Ford Says More Restructuring on the Way

The automaker expects more charges later this year as part of an $11 billion overhaul.

In this July 12, 2019, file photo, Ford CEO Jim Hackett participates in a news conference in New York.
In this July 12, 2019, file photo, Ford CEO Jim Hackett participates in a news conference in New York.
AP Photo/Seth Wenig, File

DEARBORN, Mich. (AP) — Ford's net profit tumbled 86% in the second quarter due largely to restructuring costs in Europe and South America, and the company said more shake-ups are coming.

Chief Financial Officer Tim Stone said Wednesday that the company booked charges of $1.2 billion during the quarter as it moved to close factories in Europe and South America.

And, despite the factory closings and cutting 7,000 white-collar jobs globally, Ford says it isn't done overhauling its operations.

Stone said Ford is in the early stages and expects up to $1.8 billion more in charges later this year as part of an $11 billion overhaul during the next several years. He wouldn't give further details on what remains, saying management hasn't decided on ideas to further redesign Ford.

"We're already starting to see some early benefits," he said. "A lot of work to do."

Some of Ford's previously announced restructuring moves have yet to be fully placed on the books.

Ford's net income for the April-through-June period dropped to $148 million, or 4 cents per share. Without the charges the company made 28 cents per share. Revenue was flat at $38.9 billion.

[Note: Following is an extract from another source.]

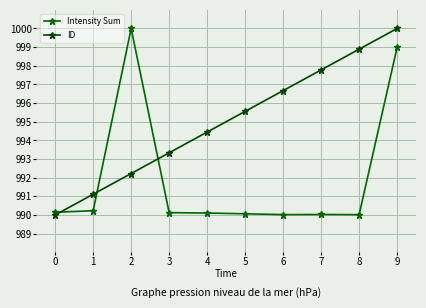

After their last crossing, which series has the higher values: ID or Intensity Sum?

ID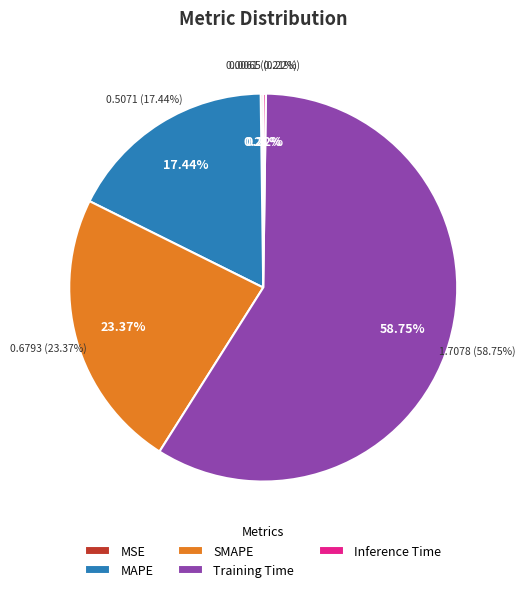

Combined, do MSE and SMAPE account for over 50%?

No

On average, analysts surveyed by FactSet expected earnings 31 cents per share on revenue of $38.49 billion.

Ford, which released numbers after the markets closed Wednesday, also said its results include a $181 million valuation loss on an investment in a software company, trimming 4 cents off adjusted earnings per share.

Its stock fell 5.8% in after-hours trading to $9.73.

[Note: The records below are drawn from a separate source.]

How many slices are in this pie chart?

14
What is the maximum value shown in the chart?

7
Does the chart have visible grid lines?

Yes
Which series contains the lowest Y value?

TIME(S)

Ford on Wednesday forecast pretax adjusted earnings of $7 billion to $7.5 billion for all of 2019, compared with $7 billion last year. The company previously had only said that pretax earnings would improve.

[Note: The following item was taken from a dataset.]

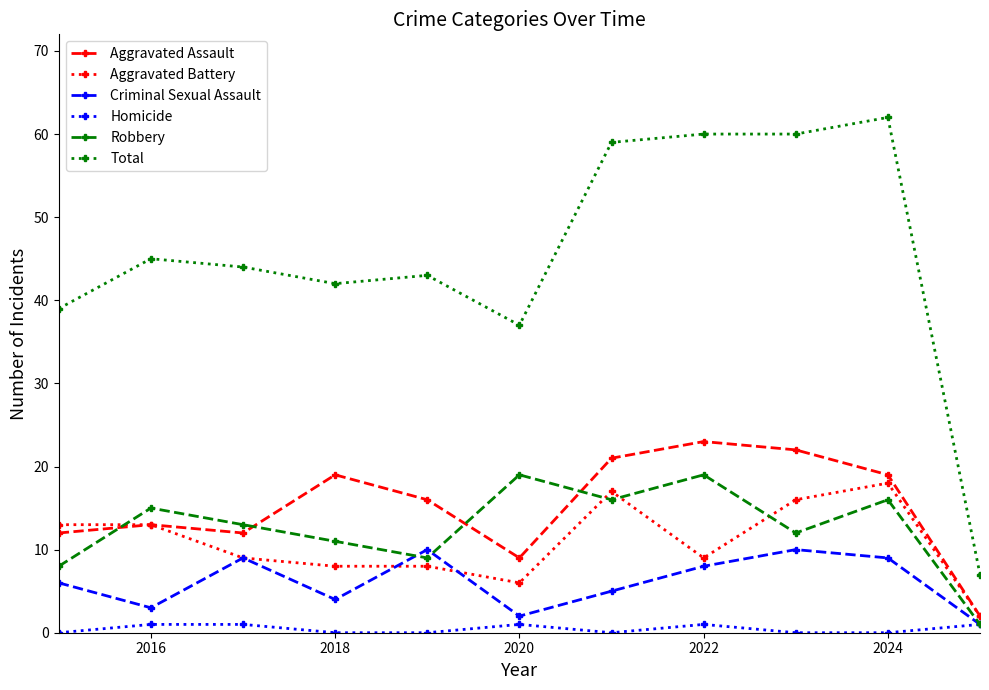

Which series has the largest range (max minus min)?

Total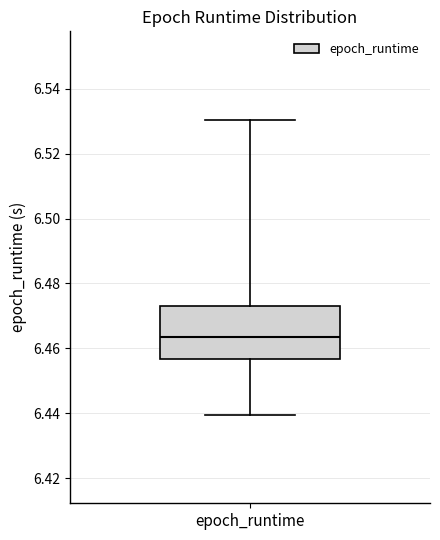

Where does the median line of the box for epoch_runtime sit on the y-axis? The values are not printed on the chart, so give them approximately, as read against the axis.

6.464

Full-year adjusted earnings per share are forecast to be $1.20 to $1.35, up from $1.30 in 2018. Previously it did not give per-share guidance.

Stone said the company's free cash flow improved by 80% to $2.1 billion in the first half of the year.

But Ford's second-half pretax earnings could fall by about $1 billion compared with the first half. Stone told analysts on a conference call that is due to the cost of launching new vehicles globally in the second half. The company is rolling out new Ford Kuga and Escape and Lincoln Corsair SUVs, as well as a two-ton Transit van and new heavy-duty F-Series pickups by the end of the year.

Ford's U.S. sales fell nearly 5% in the second quarter, according to the auto pricing site, as the company exited most of its passenger car business. But Stone said sales of the new Ford Ranger small pickup offset much of that as its share of the small truck segment rose 14%. Edmunds, which provides content for The Associated Press, said Ford's average vehicle sale price rose 2.8% to $41,328 during the quarter.

In North America, Ford's biggest profit center, pretax earnings fell 3% to just under $1.7 billion, which the company blamed on switching its Chicago factory to build new versions of midsize SUVs. In Europe, the company showed its first year-over-year improvement in two years with a pretax profit of $53 million versus a $73 million loss last year. Ford's loss in China shrank 68% to $155 million. The South America loss widened 15%, though, to $205 million. Middle East and Africa swung to a loss of $45 million from a profit of $49 million.

Ford Credit pretax income rose 29% to $831 million.